START Input for this task
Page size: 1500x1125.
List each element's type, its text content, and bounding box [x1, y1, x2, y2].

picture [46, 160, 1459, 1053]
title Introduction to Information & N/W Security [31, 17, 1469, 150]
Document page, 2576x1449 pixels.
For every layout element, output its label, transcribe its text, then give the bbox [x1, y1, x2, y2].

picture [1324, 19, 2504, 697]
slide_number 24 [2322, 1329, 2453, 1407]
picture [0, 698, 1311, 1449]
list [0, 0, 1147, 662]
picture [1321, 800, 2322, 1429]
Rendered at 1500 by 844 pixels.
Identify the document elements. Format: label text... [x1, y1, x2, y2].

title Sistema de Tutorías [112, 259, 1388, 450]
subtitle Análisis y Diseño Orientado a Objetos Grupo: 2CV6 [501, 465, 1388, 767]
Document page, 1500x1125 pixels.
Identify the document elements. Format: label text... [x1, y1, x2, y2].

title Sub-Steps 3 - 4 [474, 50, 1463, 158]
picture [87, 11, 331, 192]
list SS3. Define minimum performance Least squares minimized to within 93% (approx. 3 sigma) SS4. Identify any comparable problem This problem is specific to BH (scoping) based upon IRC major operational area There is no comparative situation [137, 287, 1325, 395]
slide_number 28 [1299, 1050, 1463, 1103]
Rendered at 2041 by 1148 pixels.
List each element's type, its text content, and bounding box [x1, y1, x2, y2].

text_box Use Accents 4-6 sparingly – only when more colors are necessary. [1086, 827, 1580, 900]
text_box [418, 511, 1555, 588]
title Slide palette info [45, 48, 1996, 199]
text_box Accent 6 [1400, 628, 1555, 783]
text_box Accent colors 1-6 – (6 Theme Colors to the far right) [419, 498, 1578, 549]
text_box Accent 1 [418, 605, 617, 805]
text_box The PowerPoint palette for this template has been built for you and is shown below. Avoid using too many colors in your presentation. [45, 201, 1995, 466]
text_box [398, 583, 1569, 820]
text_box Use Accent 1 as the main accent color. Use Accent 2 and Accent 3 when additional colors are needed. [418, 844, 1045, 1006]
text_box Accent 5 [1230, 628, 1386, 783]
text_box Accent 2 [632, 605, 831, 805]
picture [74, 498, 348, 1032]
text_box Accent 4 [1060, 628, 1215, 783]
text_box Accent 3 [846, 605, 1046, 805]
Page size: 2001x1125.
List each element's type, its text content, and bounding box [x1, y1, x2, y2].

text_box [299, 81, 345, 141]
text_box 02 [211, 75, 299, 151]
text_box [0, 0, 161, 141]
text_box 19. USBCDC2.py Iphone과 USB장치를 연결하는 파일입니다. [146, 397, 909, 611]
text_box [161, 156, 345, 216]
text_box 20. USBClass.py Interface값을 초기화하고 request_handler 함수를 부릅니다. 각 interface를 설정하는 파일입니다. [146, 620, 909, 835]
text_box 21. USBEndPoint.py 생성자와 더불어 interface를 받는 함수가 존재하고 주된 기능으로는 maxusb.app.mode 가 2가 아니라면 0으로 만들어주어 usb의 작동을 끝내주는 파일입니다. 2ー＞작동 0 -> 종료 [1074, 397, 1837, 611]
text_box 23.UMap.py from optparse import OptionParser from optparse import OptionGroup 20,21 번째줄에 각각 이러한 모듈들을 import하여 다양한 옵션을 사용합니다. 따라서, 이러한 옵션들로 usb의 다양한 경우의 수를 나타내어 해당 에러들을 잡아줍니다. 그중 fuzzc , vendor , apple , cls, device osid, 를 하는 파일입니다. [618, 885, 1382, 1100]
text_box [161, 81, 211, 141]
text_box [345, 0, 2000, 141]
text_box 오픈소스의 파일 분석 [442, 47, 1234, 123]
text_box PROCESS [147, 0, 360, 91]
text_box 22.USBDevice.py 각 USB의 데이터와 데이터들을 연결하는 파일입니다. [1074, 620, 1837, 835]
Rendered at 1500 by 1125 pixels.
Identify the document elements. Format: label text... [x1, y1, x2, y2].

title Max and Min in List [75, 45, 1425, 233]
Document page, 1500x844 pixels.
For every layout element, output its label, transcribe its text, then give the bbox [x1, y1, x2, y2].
END Input for this task
Exercise directions — Produce a verbatim copy of each record above.

Result of the exercise —
Page size: 1500x1125.
List each element's type, its text content, and bounding box [x1, y1, x2, y2].

picture [46, 160, 1459, 1053]
title Introduction to Information & N/W Security [31, 17, 1469, 150]
Document page, 2576x1449 pixels.
For every layout element, output its label, transcribe its text, then give the bbox [x1, y1, x2, y2].

picture [1324, 19, 2504, 697]
slide_number 24 [2322, 1329, 2453, 1407]
picture [0, 698, 1311, 1449]
list [0, 0, 1147, 662]
picture [1321, 800, 2322, 1429]
Rendered at 1500 by 844 pixels.
Identify the document elements. Format: label text... [x1, y1, x2, y2].

title Sistema de Tutorías [112, 259, 1388, 450]
subtitle Análisis y Diseño Orientado a Objetos Grupo: 2CV6 [501, 465, 1388, 767]
Document page, 1500x1125 pixels.
Identify the document elements. Format: label text... [x1, y1, x2, y2].

title Sub-Steps 3 - 4 [474, 50, 1463, 158]
picture [87, 11, 331, 192]
list SS3. Define minimum performance Least squares minimized to within 93% (approx. 3 sigma) SS4. Identify any comparable problem This problem is specific to BH (scoping) based upon IRC major operational area There is no comparative situation [137, 287, 1325, 395]
slide_number 28 [1299, 1050, 1463, 1103]
Rendered at 2041 by 1148 pixels.
List each element's type, its text content, and bounding box [x1, y1, x2, y2].

text_box Use Accents 4-6 sparingly – only when more colors are necessary. [1086, 827, 1580, 900]
text_box [418, 511, 1555, 588]
title Slide palette info [45, 48, 1996, 199]
text_box Accent 6 [1400, 628, 1555, 783]
text_box Accent colors 1-6 – (6 Theme Colors to the far right) [419, 498, 1578, 549]
text_box Accent 1 [418, 605, 617, 805]
text_box The PowerPoint palette for this template has been built for you and is shown below. Avoid using too many colors in your presentation. [45, 201, 1995, 466]
text_box [398, 583, 1569, 820]
text_box Use Accent 1 as the main accent color. Use Accent 2 and Accent 3 when additional colors are needed. [418, 844, 1045, 1006]
text_box Accent 5 [1230, 628, 1386, 783]
text_box Accent 2 [632, 605, 831, 805]
picture [74, 498, 348, 1032]
text_box Accent 4 [1060, 628, 1215, 783]
text_box Accent 3 [846, 605, 1046, 805]
Page size: 2001x1125.
List each element's type, its text content, and bounding box [x1, y1, x2, y2].

text_box [299, 81, 345, 141]
text_box 02 [211, 75, 299, 151]
text_box [0, 0, 161, 141]
text_box 19. USBCDC2.py Iphone과 USB장치를 연결하는 파일입니다. [146, 397, 909, 611]
text_box [161, 156, 345, 216]
text_box 20. USBClass.py Interface값을 초기화하고 request_handler 함수를 부릅니다. 각 interface를 설정하는 파일입니다. [146, 620, 909, 835]
text_box 21. USBEndPoint.py 생성자와 더불어 interface를 받는 함수가 존재하고 주된 기능으로는 maxusb.app.mode 가 2가 아니라면 0으로 만들어주어 usb의 작동을 끝내주는 파일입니다. 2ー＞작동 0 -> 종료 [1074, 397, 1837, 611]
text_box 23.UMap.py from optparse import OptionParser from optparse import OptionGroup 20,21 번째줄에 각각 이러한 모듈들을 import하여 다양한 옵션을 사용합니다. 따라서, 이러한 옵션들로 usb의 다양한 경우의 수를 나타내어 해당 에러들을 잡아줍니다. 그중 fuzzc , vendor , apple , cls, device osid, 를 하는 파일입니다. [618, 885, 1382, 1100]
text_box [161, 81, 211, 141]
text_box [345, 0, 2000, 141]
text_box 오픈소스의 파일 분석 [442, 47, 1234, 123]
text_box PROCESS [147, 0, 360, 91]
text_box 22.USBDevice.py 각 USB의 데이터와 데이터들을 연결하는 파일입니다. [1074, 620, 1837, 835]
Rendered at 1500 by 1125 pixels.
Identify the document elements. Format: label text... [x1, y1, x2, y2].

title Max and Min in List [75, 45, 1425, 233]
Document page, 1500x844 pixels.
For every layout element, output its label, transcribe its text, then give the bbox [x1, y1, x2, y2].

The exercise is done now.